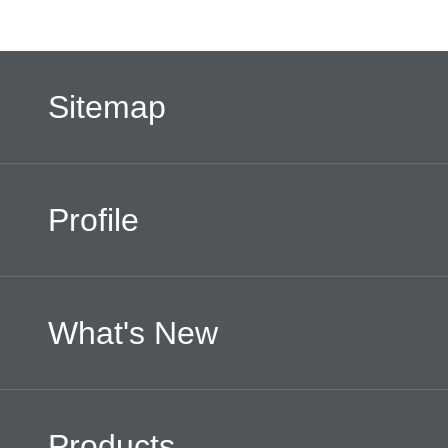
Sitemap
Profile
What's New
Products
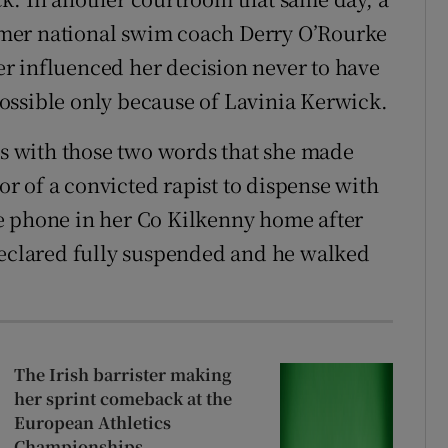
mer national swim coach Derry O’Rourke
her influenced her decision never to have
ossible only because of Lavinia Kerwick.
was with those two words that she made
vor of a convicted rapist to dispense with
e phone in her Co Kilkenny home after
declared fully suspended and he walked
The Irish barrister making
her sprint comeback at the
European Athletics
Championships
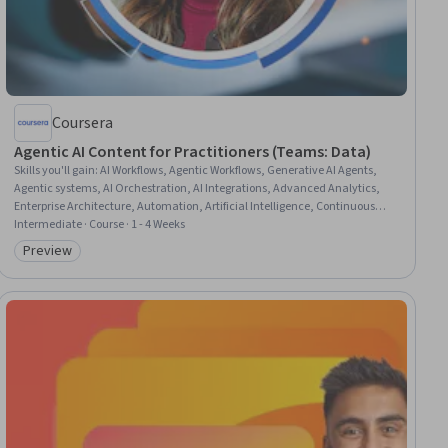
Coursera
Agentic AI Content for Practitioners (Teams: Data)
Skills you'll gain
:
AI Workflows, Agentic Workflows, Generative AI Agents,
Agentic systems, AI Orchestration, AI Integrations, Advanced Analytics,
Enterprise Architecture, Automation, Artificial Intelligence, Continuous
Improvement Process, Data Quality, Scalability, Performance Tuning,
Intermediate · Course · 1 - 4 Weeks
Software Design Patterns
Preview
Category: Preview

Action item:
Convert every line of text in the material above into a JSON list of strings, with one string per line and blank lines omitted. Leave the pictures out of the answer.

Task response:
[
  "Sitemap",
  "Profile",
  "What's New",
  "Products",
  "mer national swim coach Derry O’Rourke",
  "her influenced her decision never to have",
  "ossible only because of Lavinia Kerwick.",
  "was with those two words that she made",
  "vor of a convicted rapist to dispense with",
  "e phone in her Co Kilkenny home after",
  "declared fully suspended and he walked",
  "The Irish barrister making",
  "her sprint comeback at the",
  "European Athletics",
  "Championships",
  "Coursera",
  "Agentic AI Content for Practitioners (Teams: Data)",
  "Skills you'll gain",
  ":",
  "AI Workflows, Agentic Workflows, Generative AI Agents,",
  "Agentic systems, AI Orchestration, AI Integrations, Advanced Analytics,",
  "Enterprise Architecture, Automation, Artificial Intelligence, Continuous",
  "Improvement Process, Data Quality, Scalability, Performance Tuning,",
  "Intermediate · Course · 1 - 4 Weeks",
  "Software Design Patterns",
  "Preview",
  "Category: Preview"
]